The input

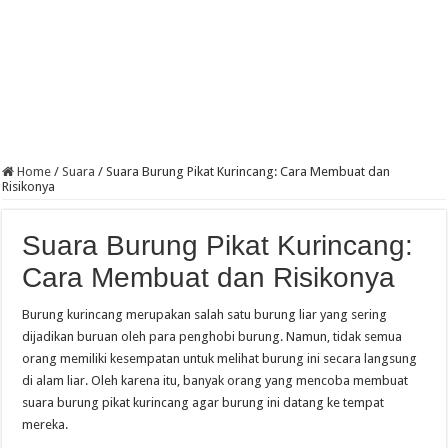
Home
/
Suara
/
Suara Burung Pikat Kurincang: Cara Membuat dan
Risikonya
Suara Burung Pikat Kurincang:
Cara Membuat dan Risikonya
Burung kurincang merupakan salah satu burung liar yang sering
dijadikan buruan oleh para penghobi burung. Namun, tidak semua
orang memiliki kesempatan untuk melihat burung ini secara langsung
di alam liar. Oleh karena itu, banyak orang yang mencoba membuat
suara burung pikat kurincang agar burung ini datang ke tempat
mereka.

Your goal
Could you copy every record above exactly, leaving out the pictures?

Response to this task
Home
/
Suara
/
Suara Burung Pikat Kurincang: Cara Membuat dan
Risikonya
Suara Burung Pikat Kurincang:
Cara Membuat dan Risikonya
Burung kurincang merupakan salah satu burung liar yang sering
dijadikan buruan oleh para penghobi burung. Namun, tidak semua
orang memiliki kesempatan untuk melihat burung ini secara langsung
di alam liar. Oleh karena itu, banyak orang yang mencoba membuat
suara burung pikat kurincang agar burung ini datang ke tempat
mereka.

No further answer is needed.